# Rotating Observation hive build



## Michael Bush

I have not built one, but I do have one of the Draper ones (sort of like staying in a holiday inn express that has an observation hive?). I think the trick is keeping it "bee proof" while having a lazy susan. Basically the hive has a large flat base that has a lazy susan below it. It works very nicely. Since you have to carry it out and it has to stan upright when little kids run into it, you want a large flat base that doesn't weight too much. 

Some pictures of that draper hive here:
http://www.bushfarms.com/beesobservationhives.htm


----------



## Specialkayme

Here's the one I built a few years ago:

http://forum.beemaster.com/index.php/topic,30161.0.html

Sounds like what you are looking for.


----------



## Michael Bush

Now that I think about it, the hose to the outside comes off of the fixed base.
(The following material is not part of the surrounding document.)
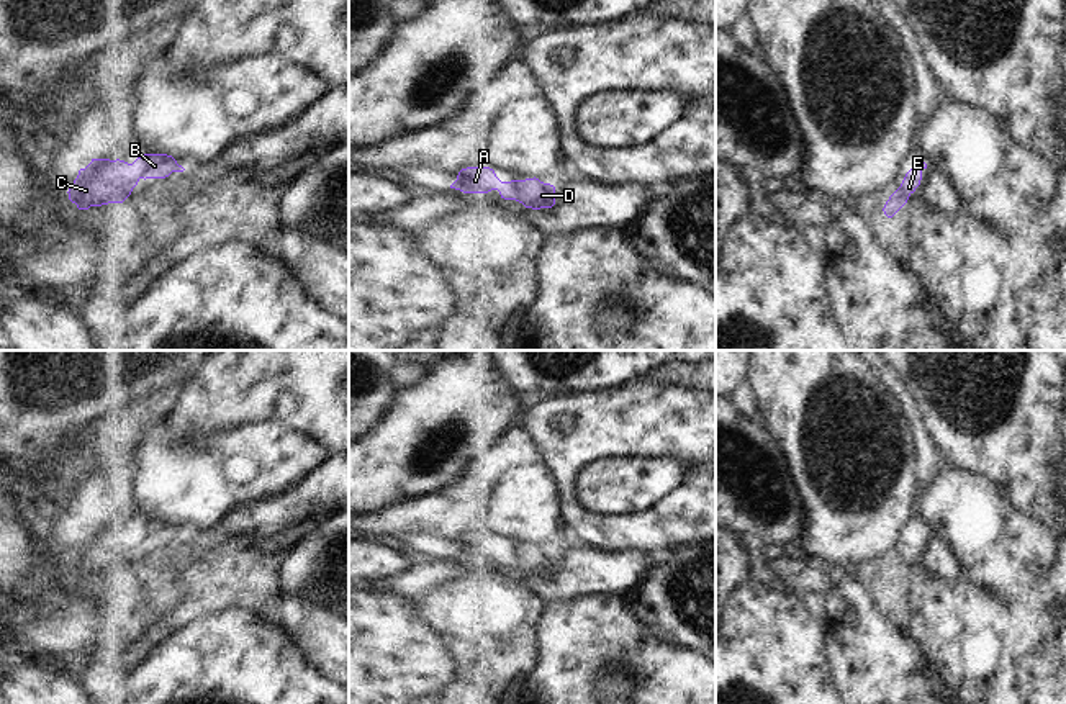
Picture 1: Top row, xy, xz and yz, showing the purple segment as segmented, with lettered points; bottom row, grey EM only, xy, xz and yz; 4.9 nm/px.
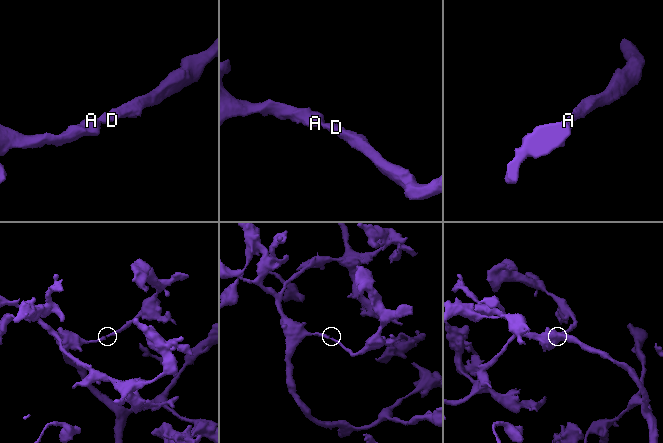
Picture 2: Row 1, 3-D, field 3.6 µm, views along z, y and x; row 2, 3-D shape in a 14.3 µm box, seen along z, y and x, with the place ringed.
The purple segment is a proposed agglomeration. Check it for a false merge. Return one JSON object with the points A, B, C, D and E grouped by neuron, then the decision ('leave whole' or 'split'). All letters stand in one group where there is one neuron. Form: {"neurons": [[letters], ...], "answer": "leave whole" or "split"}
{"neurons": [["A", "B", "C", "D", "E"]], "answer": "leave whole"}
The pivot is between that and the base of the hive itself. So the real trick is a beeproof swivel for the lazy susan...


----------



## Hoot Owl Lane Bees

I haven't built mine yet but here is a link to how I will be doing it.
http://www.myoldtools.com/OBhive/OB_Chapter1.htm
He has some good ideas.
Its on the list to build after swarm traps.
Jim


----------



## Rather-b-beekeeping

Specialkayme said:


> Here's the one I built a few years ago:
> 
> http://forum.beemaster.com/index.php/topic,30161.0.html
> 
> Sounds like what you are looking for.


That is really awesome woodworking! I will be studying your design and layout before I attempt to build one! Thanks!


----------



## WBVC

I do not have the skills..or time...to build an observation hive. 
I am considering suggesting one would make a great gift...but before doing so I ask:

Are they something of a novelty where they are interesting for a while..then not so much?
Are they PIA re management...time and logistics?
What is preferable..indoor single depth, indoor double depth, garden view outdoor double depth? I am gravitating to an out door model on the patio.

Thanks .


----------



## Ross

http://www.myoldtools.com/OBhive/OB_Chapter1.htm
http://www.myoldtools.com/OBhive/OB_Chapter2.htm
http://www.myoldtools.com/OBhive/OB_Chapter3.htm


----------



## Bee de la Prairie

Specialkayme said:


> Here's the one I built a few years ago:
> 
> http://forum.beemaster.com/index.php/topic,30161.0.html
> 
> Sounds like what you are looking for.


Very well done


----------